Sunday, October 12, 2008

Night is a Bedroom Lampshade

Jewel Robbery (1932)
directed by William Dieterle
rating: 5 out of 5 cravats
on TCM at Syl's

When I am asked, someday, to name the greats, I will begin with a horror film and end here. Ernst Lubitsch's women are like F. Scott Fitzgerald's: oddly unappreciated in spite of their author's fame. Trouble in Paradise was released the same year as Jewel Robbery, and Kay Francis stars in both. They are the only films of hers I've seen.

When all is said and done, I'll take Jewel Robbery. No doubt intended to capitalize on the success of the early Lubitsch musicals (although, come to think of it, without the singing), this gem from Portrait of Jennie director William Dieterle and writer Erwin S. Gelsey says something very true about the grace and humanity of happiness. The most impossible love - the love between opposites, lady and thief, bachelor and wife - is, here, a love to bring out the best in everyone. No conflict begins that does not retreat meekly, gently, even humorously before the hope that any sacrifice in service of the right romantic gesture is always worthwhile.

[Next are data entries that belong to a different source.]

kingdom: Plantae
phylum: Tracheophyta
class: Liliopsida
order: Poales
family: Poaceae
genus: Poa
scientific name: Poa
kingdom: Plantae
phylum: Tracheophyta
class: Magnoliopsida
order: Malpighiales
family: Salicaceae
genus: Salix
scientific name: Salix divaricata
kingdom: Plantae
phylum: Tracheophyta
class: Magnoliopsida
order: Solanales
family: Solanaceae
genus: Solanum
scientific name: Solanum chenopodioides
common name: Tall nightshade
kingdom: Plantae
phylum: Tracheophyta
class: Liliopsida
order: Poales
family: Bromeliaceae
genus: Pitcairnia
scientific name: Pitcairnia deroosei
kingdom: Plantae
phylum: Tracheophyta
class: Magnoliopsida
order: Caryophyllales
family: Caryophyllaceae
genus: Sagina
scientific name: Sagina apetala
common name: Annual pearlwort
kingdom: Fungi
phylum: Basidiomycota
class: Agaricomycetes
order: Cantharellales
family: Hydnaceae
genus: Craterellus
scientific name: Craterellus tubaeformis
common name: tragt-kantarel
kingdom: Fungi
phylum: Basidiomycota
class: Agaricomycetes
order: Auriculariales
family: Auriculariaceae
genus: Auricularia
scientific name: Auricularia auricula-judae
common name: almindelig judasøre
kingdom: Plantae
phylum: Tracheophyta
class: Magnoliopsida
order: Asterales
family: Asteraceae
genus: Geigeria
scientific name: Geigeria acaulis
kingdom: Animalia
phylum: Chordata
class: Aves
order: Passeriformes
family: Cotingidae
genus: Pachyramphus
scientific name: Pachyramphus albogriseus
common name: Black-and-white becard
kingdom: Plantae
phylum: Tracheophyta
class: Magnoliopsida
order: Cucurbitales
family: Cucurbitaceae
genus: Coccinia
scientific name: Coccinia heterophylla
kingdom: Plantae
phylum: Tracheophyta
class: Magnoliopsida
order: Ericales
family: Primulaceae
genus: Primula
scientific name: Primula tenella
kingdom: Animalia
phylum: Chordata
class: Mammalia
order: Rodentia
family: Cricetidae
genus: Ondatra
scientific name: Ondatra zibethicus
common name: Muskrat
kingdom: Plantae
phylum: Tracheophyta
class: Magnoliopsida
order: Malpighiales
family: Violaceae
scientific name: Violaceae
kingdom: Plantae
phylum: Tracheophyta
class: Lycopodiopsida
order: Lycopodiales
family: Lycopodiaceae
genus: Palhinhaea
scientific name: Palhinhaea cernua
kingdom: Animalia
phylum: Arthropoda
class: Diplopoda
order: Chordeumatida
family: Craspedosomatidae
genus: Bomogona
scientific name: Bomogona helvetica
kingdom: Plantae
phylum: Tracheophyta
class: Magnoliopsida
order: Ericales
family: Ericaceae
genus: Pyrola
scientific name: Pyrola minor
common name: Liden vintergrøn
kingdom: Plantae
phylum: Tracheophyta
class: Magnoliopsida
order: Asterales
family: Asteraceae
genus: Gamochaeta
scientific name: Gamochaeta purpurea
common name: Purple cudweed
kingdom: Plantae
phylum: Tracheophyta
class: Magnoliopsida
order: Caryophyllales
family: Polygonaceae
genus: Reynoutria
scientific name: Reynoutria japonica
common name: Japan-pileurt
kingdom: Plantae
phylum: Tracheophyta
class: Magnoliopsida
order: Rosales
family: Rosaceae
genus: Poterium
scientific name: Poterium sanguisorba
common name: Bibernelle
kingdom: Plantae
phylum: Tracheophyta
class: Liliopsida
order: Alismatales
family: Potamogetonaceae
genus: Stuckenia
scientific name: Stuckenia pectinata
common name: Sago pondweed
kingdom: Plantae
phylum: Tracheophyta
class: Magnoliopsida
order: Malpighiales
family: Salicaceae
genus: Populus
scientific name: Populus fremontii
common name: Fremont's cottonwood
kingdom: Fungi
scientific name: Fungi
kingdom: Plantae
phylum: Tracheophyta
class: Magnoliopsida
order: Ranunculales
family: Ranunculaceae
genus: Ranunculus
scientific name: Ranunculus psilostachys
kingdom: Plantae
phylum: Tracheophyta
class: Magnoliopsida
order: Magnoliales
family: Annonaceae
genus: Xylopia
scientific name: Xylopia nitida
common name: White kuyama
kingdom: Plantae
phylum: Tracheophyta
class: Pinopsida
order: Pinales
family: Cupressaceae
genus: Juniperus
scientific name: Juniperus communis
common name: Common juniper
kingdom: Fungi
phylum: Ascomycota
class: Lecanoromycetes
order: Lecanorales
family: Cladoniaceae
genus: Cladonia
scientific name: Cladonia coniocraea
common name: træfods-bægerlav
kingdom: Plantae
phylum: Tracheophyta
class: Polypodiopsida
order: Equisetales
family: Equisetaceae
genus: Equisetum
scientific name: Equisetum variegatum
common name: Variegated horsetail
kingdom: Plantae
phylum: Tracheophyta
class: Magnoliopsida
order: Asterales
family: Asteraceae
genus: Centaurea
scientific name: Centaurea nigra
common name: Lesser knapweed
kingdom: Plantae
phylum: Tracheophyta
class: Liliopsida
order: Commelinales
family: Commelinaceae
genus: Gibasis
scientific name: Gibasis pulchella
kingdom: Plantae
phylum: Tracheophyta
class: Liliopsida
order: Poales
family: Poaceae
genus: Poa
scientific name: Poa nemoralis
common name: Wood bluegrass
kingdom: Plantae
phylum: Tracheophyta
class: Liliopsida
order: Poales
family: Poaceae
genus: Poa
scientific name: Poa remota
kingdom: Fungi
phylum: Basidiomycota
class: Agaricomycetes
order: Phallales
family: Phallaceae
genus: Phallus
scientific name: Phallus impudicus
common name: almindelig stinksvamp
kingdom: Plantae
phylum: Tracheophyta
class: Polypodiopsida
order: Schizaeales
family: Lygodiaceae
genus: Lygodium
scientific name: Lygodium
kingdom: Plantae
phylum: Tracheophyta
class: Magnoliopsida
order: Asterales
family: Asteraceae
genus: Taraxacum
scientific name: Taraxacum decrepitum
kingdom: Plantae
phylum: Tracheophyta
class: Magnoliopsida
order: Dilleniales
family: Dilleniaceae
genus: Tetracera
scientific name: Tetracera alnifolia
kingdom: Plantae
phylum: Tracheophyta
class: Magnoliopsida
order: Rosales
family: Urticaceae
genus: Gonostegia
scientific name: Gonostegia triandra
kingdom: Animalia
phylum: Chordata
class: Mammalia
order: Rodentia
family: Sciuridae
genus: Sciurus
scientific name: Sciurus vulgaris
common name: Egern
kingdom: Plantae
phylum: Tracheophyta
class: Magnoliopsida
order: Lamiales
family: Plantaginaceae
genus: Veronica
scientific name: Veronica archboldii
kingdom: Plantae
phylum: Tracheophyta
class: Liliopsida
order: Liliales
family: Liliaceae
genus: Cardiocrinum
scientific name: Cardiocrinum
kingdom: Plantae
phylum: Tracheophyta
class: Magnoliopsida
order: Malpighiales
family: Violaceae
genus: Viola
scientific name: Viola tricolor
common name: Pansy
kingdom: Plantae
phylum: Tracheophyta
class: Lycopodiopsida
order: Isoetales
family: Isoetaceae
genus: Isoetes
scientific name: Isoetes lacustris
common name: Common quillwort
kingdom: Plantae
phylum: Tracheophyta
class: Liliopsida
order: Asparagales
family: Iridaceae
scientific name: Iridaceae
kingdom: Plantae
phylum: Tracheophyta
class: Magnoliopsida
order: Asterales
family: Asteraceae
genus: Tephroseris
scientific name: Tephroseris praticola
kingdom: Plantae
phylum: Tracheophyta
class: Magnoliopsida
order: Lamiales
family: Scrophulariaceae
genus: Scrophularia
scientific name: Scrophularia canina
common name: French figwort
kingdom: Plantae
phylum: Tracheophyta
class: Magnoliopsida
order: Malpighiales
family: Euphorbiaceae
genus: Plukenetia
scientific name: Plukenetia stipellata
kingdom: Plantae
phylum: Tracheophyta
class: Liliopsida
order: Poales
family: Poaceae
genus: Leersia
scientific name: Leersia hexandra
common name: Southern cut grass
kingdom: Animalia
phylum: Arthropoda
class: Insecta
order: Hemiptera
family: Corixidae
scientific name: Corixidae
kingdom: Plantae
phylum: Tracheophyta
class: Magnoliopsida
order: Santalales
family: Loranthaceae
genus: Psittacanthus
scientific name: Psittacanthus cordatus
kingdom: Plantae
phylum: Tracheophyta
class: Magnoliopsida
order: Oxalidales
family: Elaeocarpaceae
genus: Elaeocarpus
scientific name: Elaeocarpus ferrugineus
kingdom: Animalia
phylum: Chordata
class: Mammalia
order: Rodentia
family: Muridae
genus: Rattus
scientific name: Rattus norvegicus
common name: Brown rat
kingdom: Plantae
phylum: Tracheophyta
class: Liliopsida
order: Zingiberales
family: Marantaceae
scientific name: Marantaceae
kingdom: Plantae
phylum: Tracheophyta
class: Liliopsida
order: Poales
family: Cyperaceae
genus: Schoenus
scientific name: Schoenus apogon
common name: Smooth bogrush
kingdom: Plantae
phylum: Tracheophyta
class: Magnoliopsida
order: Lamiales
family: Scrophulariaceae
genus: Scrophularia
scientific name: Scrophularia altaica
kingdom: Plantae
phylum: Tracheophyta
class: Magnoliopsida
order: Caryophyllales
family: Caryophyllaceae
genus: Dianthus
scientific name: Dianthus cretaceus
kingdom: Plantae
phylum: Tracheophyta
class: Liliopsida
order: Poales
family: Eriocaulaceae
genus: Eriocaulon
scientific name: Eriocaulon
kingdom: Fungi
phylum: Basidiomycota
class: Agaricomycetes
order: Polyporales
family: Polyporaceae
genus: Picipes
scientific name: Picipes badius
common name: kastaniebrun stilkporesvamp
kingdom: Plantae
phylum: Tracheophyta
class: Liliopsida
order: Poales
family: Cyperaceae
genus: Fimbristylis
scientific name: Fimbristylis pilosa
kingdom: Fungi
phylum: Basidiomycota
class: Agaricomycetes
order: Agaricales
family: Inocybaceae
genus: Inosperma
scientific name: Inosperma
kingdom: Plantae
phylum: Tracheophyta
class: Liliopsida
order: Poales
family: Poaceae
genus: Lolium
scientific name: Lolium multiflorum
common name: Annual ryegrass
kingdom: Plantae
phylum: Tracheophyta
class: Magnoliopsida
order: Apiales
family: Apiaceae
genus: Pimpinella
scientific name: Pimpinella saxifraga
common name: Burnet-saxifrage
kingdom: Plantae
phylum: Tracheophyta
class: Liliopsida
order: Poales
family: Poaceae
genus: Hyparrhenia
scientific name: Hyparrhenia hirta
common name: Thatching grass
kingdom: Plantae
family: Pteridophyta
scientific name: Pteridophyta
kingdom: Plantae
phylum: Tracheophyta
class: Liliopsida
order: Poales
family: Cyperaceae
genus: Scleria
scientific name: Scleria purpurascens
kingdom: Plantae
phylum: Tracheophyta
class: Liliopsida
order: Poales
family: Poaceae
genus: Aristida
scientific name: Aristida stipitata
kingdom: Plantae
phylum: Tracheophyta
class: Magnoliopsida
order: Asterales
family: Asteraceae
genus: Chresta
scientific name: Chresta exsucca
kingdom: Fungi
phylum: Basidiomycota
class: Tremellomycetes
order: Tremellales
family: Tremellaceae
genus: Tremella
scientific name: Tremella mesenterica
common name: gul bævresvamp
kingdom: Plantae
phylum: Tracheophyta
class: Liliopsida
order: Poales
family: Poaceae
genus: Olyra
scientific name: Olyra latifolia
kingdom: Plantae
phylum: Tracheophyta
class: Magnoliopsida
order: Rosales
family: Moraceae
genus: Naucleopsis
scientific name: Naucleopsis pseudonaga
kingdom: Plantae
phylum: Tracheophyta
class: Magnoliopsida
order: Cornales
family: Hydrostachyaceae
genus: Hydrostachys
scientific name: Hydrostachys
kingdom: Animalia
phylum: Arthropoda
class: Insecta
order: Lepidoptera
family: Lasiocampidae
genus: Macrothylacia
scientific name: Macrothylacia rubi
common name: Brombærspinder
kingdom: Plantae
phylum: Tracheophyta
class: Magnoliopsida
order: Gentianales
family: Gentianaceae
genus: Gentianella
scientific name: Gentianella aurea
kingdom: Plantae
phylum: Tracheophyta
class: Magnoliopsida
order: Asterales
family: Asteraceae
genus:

Jewel Robbery is much else besides: a stoner comedy (one of the first?), a class on screwball, and a ninety-minute reminder of why we care about film stars. It is less a fiction than a dream, and as such, the less possible of the two. Twice as nice as either, though. Anyone who says the Hays Code inspired studio screenwriters' best work hasn't watched enough movies.